• [What the task asks]
From the entries below, pull every line that contains the string "dist". Case matters.
Start of The data
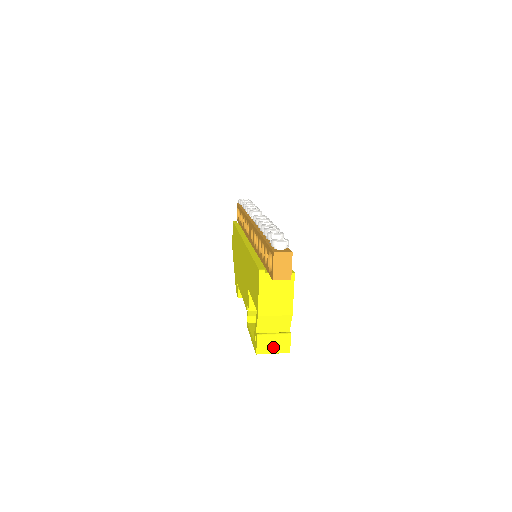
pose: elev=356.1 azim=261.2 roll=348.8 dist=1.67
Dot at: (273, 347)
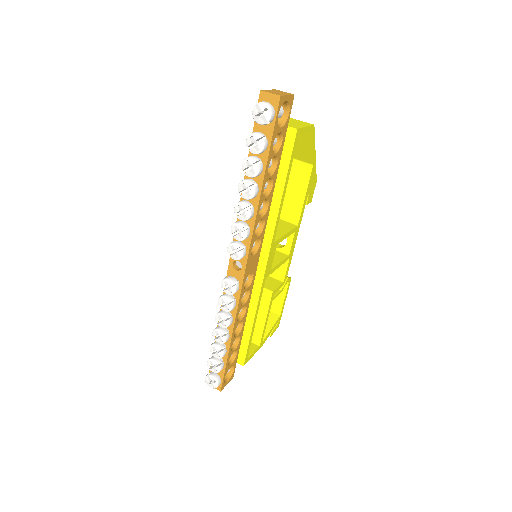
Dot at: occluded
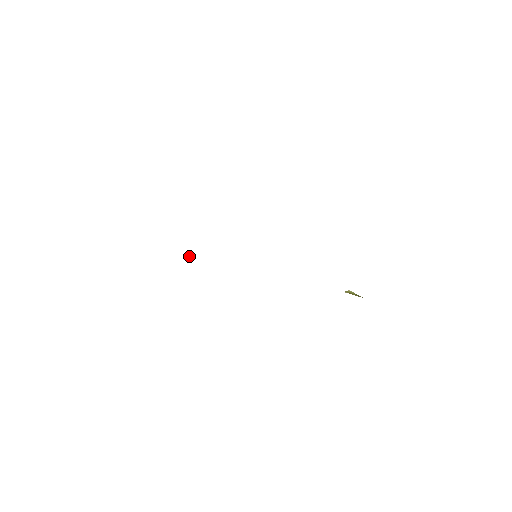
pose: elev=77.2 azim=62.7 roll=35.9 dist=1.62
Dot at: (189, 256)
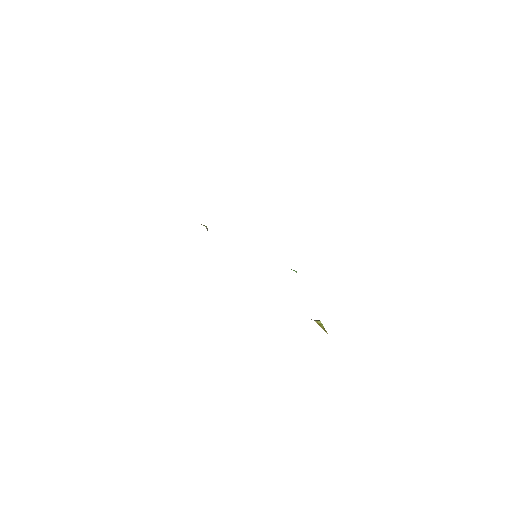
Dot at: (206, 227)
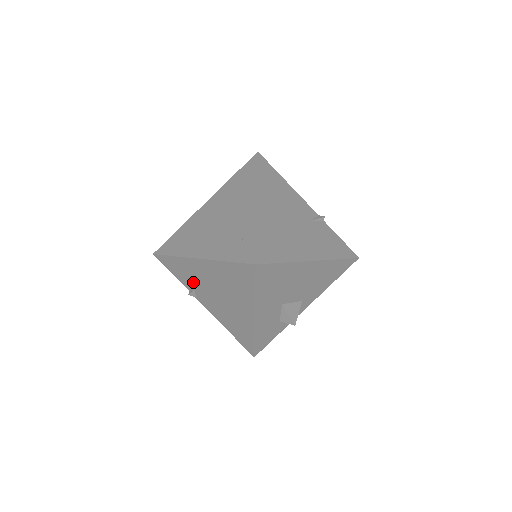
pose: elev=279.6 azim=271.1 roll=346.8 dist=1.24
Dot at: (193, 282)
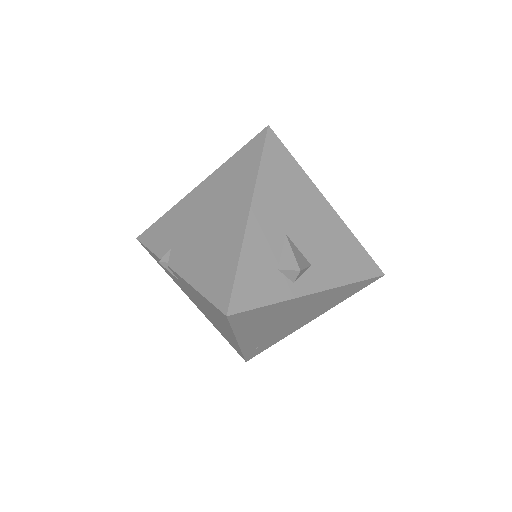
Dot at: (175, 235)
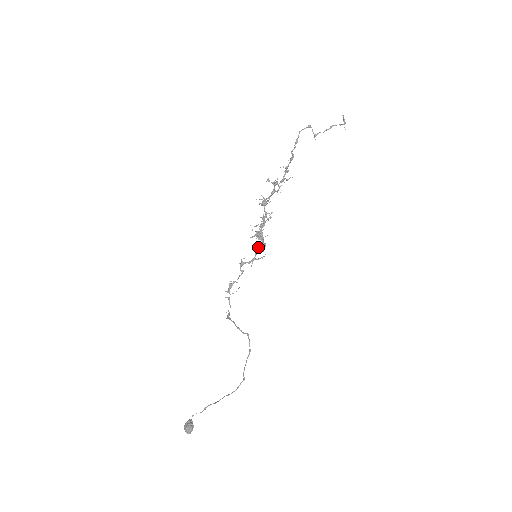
End of The data
Start of The data
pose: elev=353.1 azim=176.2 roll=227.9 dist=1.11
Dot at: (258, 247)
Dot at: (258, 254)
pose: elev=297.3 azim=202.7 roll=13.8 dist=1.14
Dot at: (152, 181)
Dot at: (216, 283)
End of The data
• [Reply]
pose: elev=356.1 azim=261.2 roll=348.8 dist=1.67
pose: elev=77.2 azim=62.7 roll=35.9 dist=1.62
pose: elev=279.6 azim=271.1 roll=346.8 dist=1.24
pose: elev=353.1 azim=176.2 roll=227.9 dist=1.11
pose: elev=297.3 azim=202.7 roll=13.8 dist=1.14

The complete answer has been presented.